Dweezil, meanwhile, carved out his own career, but couldn't rise above the towering legacy of his dad. Well, who could? Along the way, he hosted numerous MTV specials, acted in films such as Pretty in Pink and did a cover of The Surfaris' Wipe Out with Herbie Hancock. He also became romantically involved with US singer Lisa Loeb, collaborating with her on many writing and recording projects. But always, at the back of his mind, was a niggling desire to tackle his dad's daunting repertoire and fulfil some guitaristic ambitions of his own.
"It's been something I considered doing, but I had to take some time to discover what it is I ultimately wanted to do, and that was not just to put a band together that was just filled with former members of Frank's band and have me just in the back noodling around on some stuff. I wanted to spend the time to really get to know that music and understand it from a greater perspective, and that required me to do a lot of study and training for about two years."
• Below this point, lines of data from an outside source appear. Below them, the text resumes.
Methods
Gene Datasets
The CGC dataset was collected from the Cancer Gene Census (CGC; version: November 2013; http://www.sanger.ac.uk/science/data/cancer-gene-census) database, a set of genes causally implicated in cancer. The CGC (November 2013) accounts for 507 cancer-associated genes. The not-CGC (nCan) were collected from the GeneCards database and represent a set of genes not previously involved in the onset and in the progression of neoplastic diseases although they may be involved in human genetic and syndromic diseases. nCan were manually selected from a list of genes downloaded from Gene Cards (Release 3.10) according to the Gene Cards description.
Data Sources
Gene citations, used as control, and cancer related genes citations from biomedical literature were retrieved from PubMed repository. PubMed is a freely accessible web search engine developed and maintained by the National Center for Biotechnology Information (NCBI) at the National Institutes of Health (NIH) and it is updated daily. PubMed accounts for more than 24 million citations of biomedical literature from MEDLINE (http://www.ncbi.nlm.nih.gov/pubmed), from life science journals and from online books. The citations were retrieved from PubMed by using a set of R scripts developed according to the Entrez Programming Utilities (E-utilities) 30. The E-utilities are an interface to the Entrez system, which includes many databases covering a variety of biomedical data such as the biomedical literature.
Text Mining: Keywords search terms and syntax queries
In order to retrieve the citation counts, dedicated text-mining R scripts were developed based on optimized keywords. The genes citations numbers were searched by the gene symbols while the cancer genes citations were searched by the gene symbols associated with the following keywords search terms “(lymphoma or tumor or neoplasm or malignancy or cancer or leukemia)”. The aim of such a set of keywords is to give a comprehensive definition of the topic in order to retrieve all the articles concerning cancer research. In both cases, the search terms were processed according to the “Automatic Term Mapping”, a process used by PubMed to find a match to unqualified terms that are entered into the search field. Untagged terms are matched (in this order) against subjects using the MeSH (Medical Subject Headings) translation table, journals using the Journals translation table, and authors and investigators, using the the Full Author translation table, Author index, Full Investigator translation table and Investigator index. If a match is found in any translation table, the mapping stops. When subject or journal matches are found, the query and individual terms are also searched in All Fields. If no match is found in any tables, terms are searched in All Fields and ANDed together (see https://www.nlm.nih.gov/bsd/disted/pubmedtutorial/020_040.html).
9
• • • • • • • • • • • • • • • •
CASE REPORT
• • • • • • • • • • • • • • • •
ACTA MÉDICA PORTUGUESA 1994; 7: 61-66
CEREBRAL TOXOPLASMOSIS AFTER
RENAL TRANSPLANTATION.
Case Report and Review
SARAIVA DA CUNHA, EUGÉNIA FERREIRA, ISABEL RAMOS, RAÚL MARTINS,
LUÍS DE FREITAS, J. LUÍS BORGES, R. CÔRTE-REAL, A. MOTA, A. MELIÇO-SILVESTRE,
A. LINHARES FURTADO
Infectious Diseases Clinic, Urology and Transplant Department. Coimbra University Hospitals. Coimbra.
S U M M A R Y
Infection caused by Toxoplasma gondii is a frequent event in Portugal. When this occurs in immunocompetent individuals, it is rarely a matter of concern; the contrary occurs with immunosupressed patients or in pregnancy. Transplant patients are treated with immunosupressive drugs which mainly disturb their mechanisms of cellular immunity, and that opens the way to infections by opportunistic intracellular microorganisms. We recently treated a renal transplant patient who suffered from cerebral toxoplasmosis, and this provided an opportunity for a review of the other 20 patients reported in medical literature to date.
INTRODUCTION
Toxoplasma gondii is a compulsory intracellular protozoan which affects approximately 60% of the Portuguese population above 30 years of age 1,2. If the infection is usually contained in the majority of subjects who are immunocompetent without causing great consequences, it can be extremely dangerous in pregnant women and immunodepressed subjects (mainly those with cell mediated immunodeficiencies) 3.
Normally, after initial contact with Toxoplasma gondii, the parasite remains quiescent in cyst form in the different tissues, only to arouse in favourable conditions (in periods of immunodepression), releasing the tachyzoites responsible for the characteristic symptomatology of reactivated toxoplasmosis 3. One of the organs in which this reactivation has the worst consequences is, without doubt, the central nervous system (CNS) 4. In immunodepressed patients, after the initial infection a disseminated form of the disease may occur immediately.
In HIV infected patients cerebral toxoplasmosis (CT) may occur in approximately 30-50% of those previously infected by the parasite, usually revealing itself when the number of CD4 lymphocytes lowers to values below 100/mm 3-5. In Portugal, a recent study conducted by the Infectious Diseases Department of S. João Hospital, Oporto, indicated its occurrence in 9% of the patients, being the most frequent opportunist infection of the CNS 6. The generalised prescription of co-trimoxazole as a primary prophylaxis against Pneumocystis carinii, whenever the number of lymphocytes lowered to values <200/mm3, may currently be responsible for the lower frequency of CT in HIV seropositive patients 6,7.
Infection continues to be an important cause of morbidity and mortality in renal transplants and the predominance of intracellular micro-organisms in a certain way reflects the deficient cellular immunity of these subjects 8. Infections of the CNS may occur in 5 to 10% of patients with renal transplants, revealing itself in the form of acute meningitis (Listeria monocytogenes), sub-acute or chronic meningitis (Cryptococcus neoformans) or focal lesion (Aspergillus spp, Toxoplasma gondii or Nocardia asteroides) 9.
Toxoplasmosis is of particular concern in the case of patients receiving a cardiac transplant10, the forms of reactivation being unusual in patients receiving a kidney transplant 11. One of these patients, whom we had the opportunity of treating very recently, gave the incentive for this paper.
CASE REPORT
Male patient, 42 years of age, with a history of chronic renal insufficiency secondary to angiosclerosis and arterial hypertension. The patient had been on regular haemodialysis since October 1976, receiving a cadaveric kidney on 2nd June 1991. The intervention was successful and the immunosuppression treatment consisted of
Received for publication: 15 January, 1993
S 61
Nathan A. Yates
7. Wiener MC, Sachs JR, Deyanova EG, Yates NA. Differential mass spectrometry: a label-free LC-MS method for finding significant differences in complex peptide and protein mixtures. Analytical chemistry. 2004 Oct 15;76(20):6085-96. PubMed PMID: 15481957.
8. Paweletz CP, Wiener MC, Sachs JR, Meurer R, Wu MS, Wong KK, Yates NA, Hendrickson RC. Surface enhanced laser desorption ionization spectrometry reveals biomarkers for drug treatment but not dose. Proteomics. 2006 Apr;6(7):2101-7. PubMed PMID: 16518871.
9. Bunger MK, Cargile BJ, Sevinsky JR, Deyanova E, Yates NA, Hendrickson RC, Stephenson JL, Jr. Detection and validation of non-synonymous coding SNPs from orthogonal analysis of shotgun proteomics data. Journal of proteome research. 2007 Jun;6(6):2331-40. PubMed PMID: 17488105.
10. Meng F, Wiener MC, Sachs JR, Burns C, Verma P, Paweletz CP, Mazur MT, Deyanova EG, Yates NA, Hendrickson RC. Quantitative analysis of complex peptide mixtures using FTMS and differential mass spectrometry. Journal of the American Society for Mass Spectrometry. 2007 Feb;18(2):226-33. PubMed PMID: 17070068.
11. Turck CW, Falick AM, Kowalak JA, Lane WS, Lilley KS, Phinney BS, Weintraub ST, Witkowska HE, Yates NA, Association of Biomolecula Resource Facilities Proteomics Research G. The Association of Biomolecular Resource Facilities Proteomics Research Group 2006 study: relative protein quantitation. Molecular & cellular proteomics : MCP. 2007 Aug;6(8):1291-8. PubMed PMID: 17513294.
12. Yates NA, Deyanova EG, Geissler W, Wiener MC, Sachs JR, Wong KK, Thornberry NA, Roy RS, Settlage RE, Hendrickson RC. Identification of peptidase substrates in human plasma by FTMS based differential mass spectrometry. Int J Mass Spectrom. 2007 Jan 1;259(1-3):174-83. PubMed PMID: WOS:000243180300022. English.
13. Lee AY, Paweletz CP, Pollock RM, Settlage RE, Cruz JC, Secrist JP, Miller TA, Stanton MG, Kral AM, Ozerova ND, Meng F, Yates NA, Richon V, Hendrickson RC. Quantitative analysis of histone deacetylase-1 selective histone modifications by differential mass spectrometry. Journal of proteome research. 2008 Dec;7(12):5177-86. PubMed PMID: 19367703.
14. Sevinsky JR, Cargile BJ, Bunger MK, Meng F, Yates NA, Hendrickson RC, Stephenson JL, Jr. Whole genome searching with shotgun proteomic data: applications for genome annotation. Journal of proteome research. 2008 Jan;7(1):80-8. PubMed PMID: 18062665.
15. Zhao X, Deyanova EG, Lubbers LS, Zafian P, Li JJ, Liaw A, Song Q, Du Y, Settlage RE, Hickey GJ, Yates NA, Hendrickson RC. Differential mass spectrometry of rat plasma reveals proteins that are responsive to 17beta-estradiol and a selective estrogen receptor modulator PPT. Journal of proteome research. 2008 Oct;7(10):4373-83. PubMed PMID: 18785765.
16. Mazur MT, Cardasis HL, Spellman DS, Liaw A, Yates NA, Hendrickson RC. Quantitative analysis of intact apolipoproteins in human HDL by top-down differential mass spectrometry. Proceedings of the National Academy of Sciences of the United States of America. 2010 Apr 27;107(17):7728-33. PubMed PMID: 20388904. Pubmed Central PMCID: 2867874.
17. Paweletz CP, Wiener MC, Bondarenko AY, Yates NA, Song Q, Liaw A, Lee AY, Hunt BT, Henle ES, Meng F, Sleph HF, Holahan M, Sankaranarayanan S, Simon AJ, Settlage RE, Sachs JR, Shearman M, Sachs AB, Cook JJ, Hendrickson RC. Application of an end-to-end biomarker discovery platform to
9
His relationship with Loeb ended in 2004, leaving Dweezil with lots of time to get to grips with the sheer volume and dizzyingly high standard of his dad's music. Zappa was a notoriously finicky bandleader, demanding virtuoso performances from his ever-flowing roster of musicians, many of them pulled from the ranks of jazz. Before each tour, Zappa would rehearse his band rigorously for three months until they were so tight you couldn't tell whether it was live or whether it was Memorex.
Dweezil has had less time to knock his band of veterans into shape, but he reckons he'll still be able to do justice to his dad's oeuvre.
"For me it's really important that we reach younger audiences, because there's nothing like Frank's music. It's always been ahead of its time, and its still very contemporary. For younger bands that are just starting and are inspired by modern punk and that kind of stuff, there's really not a lot of fantastic musicianship in popular music. And that's a shame, because one of the things I've always enjoyed about music is listening to people who are really good at what they do, not only on a technical level but also on a musical level, where they have interesting ideas.
"I grew up listening to Frank's music and I've always looked for that in other music, but it doesn't seem to be there now. So if younger kids could be exposed to Frank's music they might have a different sense of what is possible."